RICHARD SYRON: As we'll all painfully aware, the housing correction has had a severe impact on the
US economy. Lower residential construction, declining home equity and weak consumer confidence have
shaved about two points off US GDP growth.

PETER RYAN: Everyone knew it was going to be a tough quarter, but today's $821-million loss was
three times worse than analyst expectations.

Freddie Mac shares fell almost 20 per cent on Wall Street after the news and the stock is now down
90 per cent on a year ago.

So when will the turmoil end? With one in every 10 US mortgages on the brink of foreclosure,
Freddie Mac's Richard Syron says there's no end in sight.

RICHARD SYRON: Recent data have prompted us to increase our estimate of future house price
declines. Previously we said house prices would fall at least 15 per cent nationally peak to
trough.

Today's challenging economic environment suggests that the housing market is far from stabilising.
As a result, we now believe that national home prices will fall 18 to 20 per cent peak to trough,
but the long and the short of it is we now think that we're about half way through the overall peak
to trough decline.

PETER RYAN: To fund the weakness, Freddie Mac has widened it loss provisions and has slashed its
dividend by 80 per cent - down to just five cents a share.

And the outlook has pushed shares in the larger Fannie Mae down 15 per cent as speculation of
direct intervention by the US Treasury to buy Fannie and Freddie stock is not far away.

In a presidential election year, it adds up to a treacherous economic environment where no expert
is game enough to say the worst is over.

JOHN RYDING: I think it really just has to be another indicator that this crisis is not behind us.

PETER RYAN: John Ryding of RDQ Economics, like most of his colleagues, worries about what might
happen next.

JOHN RYDING: Each time it looks like things have settled down there comes a reminder that there is
something more out there and the turmoil that we've been in for the last month or so since the
mortgage GSEs (government sponsored enterprises), Fannie and Freddie, really came into the news and
we had the Paulson plan, the Fed opened the discount window, it's just another reminder that we are
far from out of the woods and it's still going to take some considerable time for the markets to
heal.

PETER RYAN: Freddie Mac, like Fannie Mae, was created by the US Congress decades ago to boost home
ownership levels for middle-class families. But some observers argue the two companies went well
beyond their brief.

THOMAS STANTON: Freddie Mac has always gone close to the edge.

PETER RYAN: Thomas Stanton, a fellow at Johns Hopkins University in Washington, believes Freddie
Mac and Fannie Mae became hostage to the once booming and now plunging US property market.

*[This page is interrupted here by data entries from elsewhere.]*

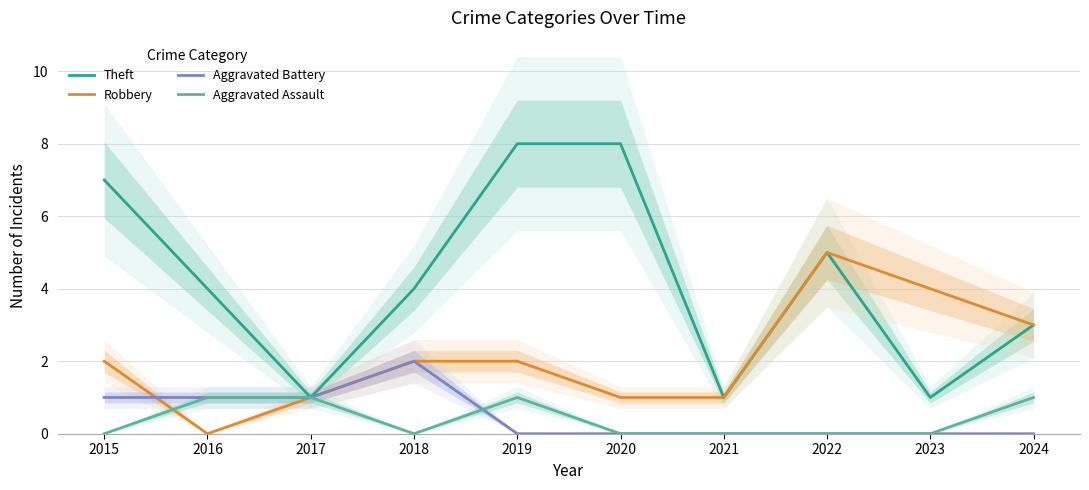

True or false: Robbery has more than 0 points higher than both neighbors.

True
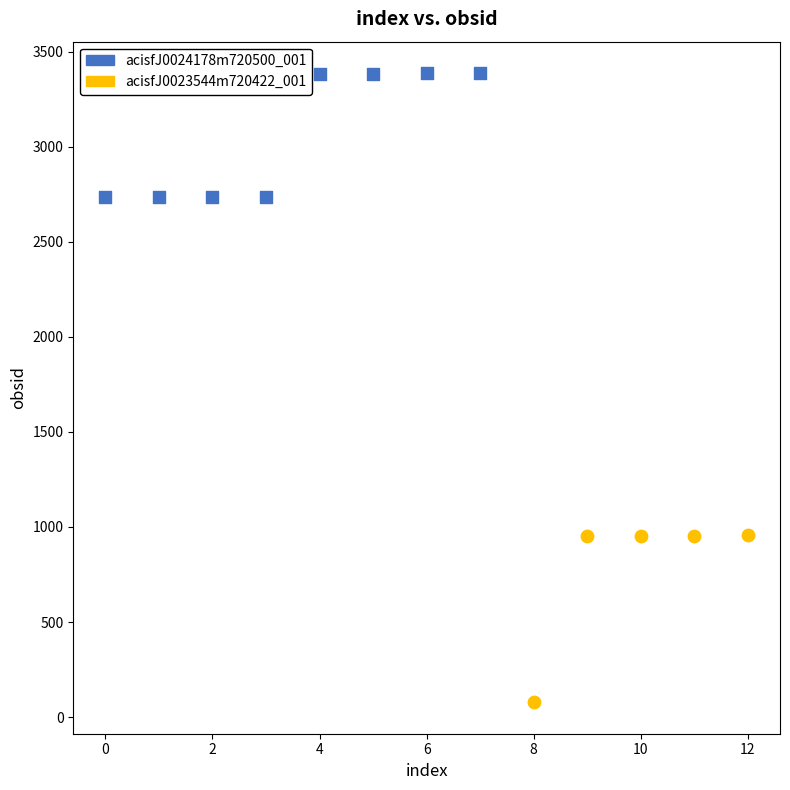

Which series contains the highest Y value?

acisfJ0024178m720500_001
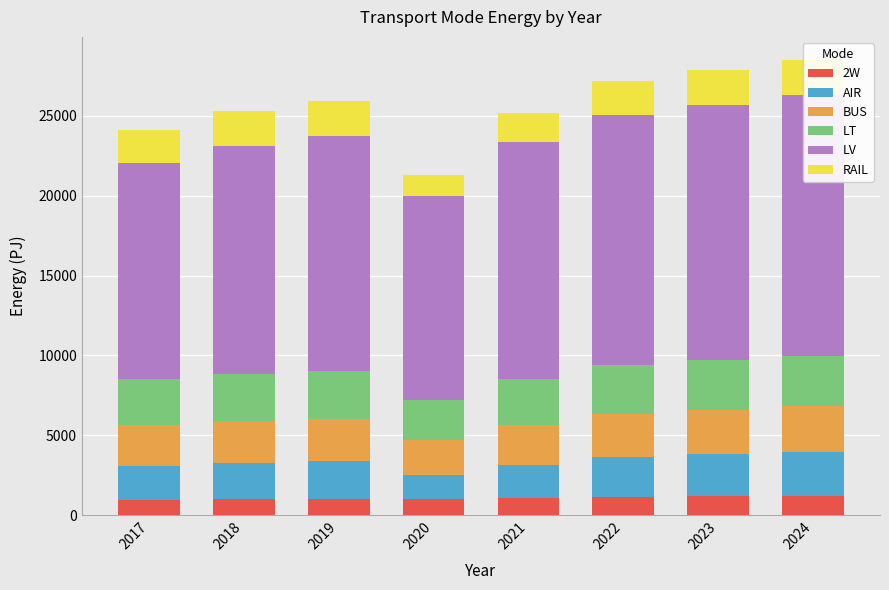

Which category has the highest value in the LV series?

2024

THOMAS STANTON: They are probably the most thinly capitalised financial institution in the United
States.

Mr Syron is quoted as saying, in order to fulfil their mission they must be thinly capitalised.
That isn't true. Freddie Mac in fact could have a lot more capital, say comparable to commercial
banks, and still fulfil its mission.

But high leverage traditionally has given shareholders high returns. In 2002 Freddie reported a
return on equity of over 47 per cent. So Freddie has long enjoyed the benefits of high leverage and
now it's coming back to haunt them.

PETER RYAN: Despite today's updated pessimism, Wall Street closed around a third of one per cent
stronger, focusing on a better than expected result from the IT giant Cisco Systems and a lower
price for crude oil, now US$118.58 a barrel.

But as the housing slump deepens, Freddie Mac is continuing its search for a new chief executive.
Given the dire outlook, Richard Syron admits the hunt is taking longer than the Freddie Mac board
had hoped.

ELEANOR HALL: Business editor Peter Ryan.